[Pose estimation data]
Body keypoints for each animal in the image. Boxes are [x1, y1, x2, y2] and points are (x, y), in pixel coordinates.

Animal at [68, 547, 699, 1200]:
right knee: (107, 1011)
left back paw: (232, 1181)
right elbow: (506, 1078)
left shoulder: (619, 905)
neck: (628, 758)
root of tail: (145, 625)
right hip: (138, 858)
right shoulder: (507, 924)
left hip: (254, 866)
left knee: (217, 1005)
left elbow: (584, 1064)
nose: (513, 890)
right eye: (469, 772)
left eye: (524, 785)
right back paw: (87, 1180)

==

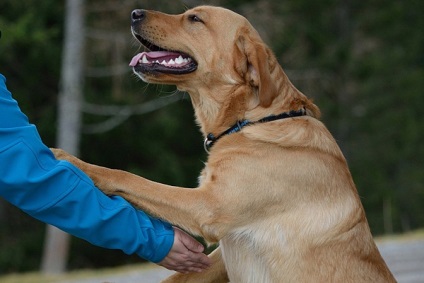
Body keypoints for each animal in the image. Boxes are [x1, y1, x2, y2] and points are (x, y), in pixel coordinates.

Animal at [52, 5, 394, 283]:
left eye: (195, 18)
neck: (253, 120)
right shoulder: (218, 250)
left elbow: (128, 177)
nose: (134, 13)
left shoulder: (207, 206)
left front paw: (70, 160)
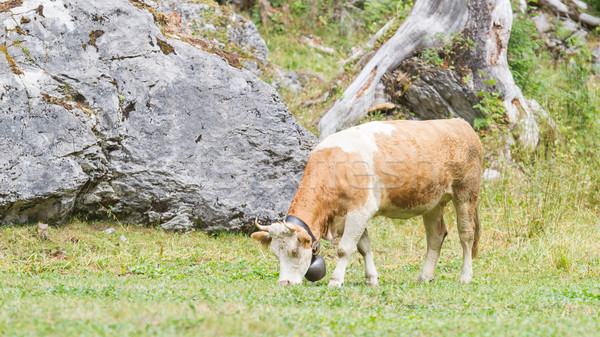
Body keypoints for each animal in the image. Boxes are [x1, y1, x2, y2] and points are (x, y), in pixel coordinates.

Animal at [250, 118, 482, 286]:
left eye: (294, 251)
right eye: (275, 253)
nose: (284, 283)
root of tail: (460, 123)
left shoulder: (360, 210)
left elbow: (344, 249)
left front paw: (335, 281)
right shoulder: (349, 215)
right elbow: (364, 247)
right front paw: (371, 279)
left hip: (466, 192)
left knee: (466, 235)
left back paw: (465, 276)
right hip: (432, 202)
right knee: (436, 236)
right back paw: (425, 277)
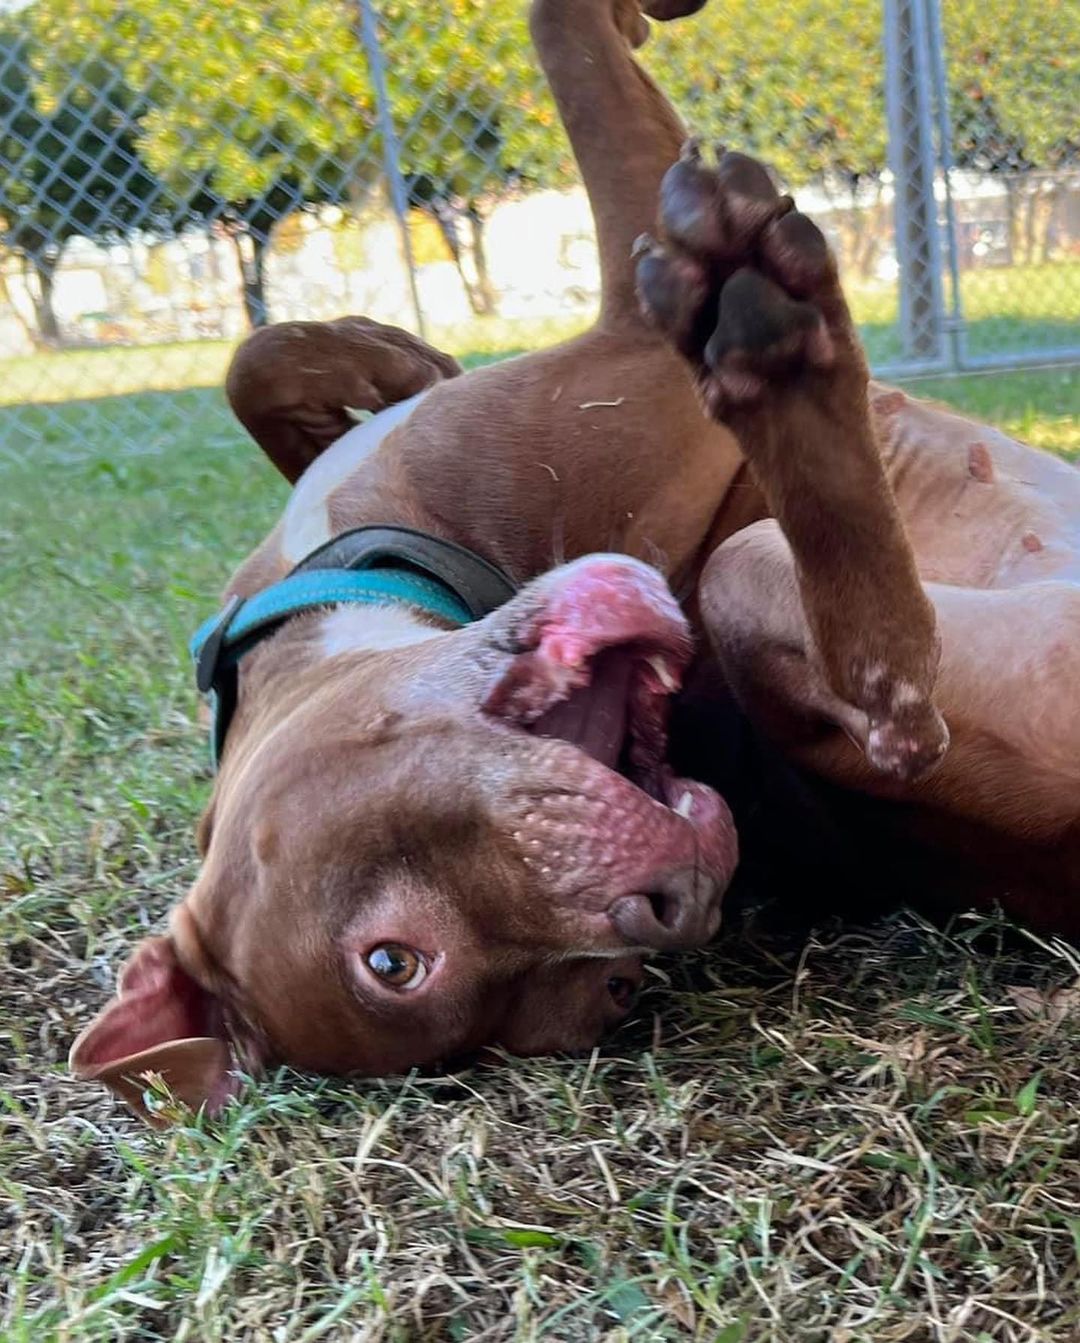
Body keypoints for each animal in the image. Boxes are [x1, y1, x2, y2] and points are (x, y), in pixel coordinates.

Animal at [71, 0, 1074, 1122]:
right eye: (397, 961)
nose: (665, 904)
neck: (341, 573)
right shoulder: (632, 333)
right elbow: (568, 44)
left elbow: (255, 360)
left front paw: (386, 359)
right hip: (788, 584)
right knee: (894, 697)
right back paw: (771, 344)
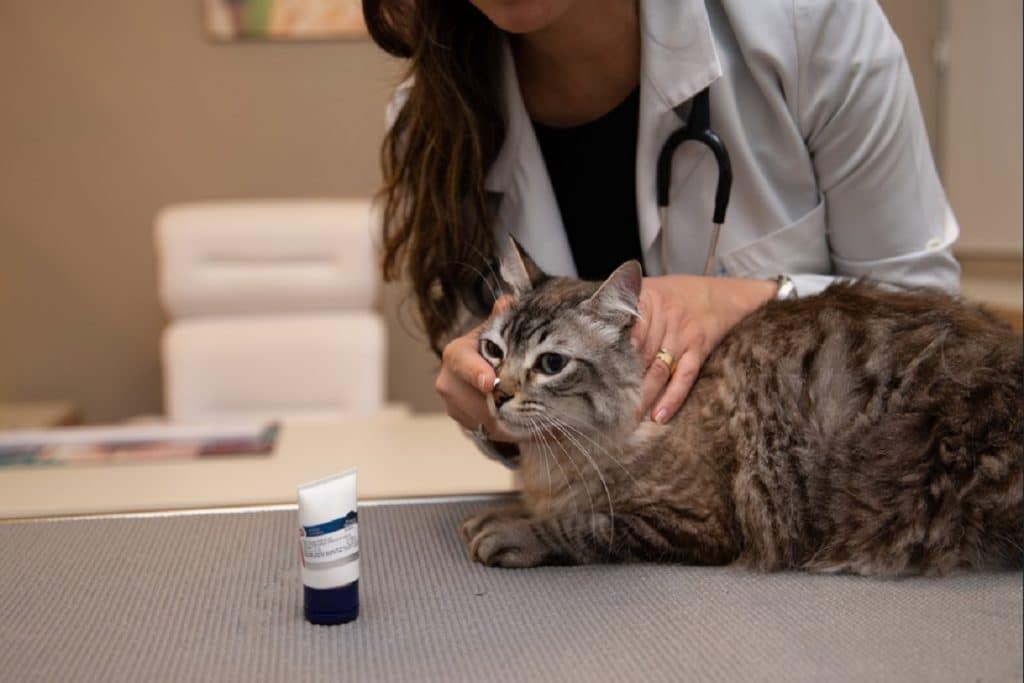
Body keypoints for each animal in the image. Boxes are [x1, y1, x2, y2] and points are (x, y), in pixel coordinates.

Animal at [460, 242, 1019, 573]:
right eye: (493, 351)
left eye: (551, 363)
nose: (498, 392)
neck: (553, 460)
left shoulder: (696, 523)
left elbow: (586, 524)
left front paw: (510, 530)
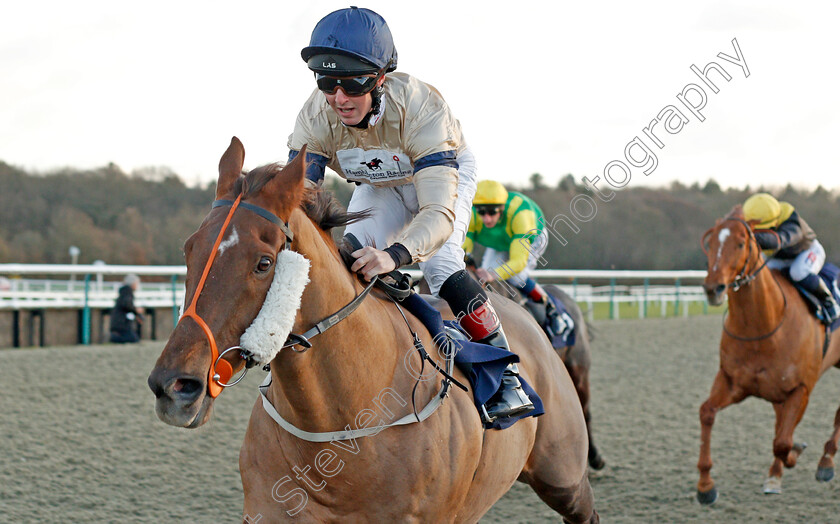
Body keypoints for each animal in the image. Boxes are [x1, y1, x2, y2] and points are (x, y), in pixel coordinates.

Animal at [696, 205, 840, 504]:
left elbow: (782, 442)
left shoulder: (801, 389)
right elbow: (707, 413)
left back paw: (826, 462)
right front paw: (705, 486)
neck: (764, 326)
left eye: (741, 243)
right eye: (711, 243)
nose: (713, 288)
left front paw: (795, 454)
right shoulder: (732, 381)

# Problem requirements
Within the data, count the lines that hold the word "shoulder". Answer with the figure and nothing more.

# Solution to this exercise
10